*** DATA FOR PROCESSING Section Begins ***

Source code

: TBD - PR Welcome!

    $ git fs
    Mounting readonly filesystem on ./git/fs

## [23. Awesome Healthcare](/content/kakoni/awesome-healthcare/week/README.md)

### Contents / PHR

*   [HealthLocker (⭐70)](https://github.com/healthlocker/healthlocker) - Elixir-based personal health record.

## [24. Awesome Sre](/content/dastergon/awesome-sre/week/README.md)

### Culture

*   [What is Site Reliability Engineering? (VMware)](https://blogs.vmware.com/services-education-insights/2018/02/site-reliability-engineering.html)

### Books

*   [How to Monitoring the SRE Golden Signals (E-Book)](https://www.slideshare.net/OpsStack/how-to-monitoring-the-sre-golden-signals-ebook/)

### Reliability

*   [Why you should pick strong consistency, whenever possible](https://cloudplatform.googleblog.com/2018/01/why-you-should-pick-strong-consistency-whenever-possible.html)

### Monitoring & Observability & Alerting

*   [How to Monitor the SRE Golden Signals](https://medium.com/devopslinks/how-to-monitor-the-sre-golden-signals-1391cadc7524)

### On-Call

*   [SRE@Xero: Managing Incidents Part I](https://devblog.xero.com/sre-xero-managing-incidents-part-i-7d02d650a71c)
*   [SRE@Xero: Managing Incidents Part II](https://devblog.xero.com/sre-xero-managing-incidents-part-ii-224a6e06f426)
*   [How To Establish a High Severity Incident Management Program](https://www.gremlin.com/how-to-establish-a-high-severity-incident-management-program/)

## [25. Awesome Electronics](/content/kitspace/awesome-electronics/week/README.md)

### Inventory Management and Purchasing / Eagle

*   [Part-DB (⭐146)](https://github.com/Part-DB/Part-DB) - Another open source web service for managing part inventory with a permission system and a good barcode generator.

*** DATA FOR PROCESSING Section Ends ***

EXERCISE REQUIREMENTS: Every line in the entries above that mentions the word "github" must be shown.

RESPONSE AREA:
*   [HealthLocker (⭐70)](https://github.com/healthlocker/healthlocker) - Elixir-based personal health record.
*   [Part-DB (⭐146)](https://github.com/Part-DB/Part-DB) - Another open source web service for managing part inventory with a permission system and a good barcode generator.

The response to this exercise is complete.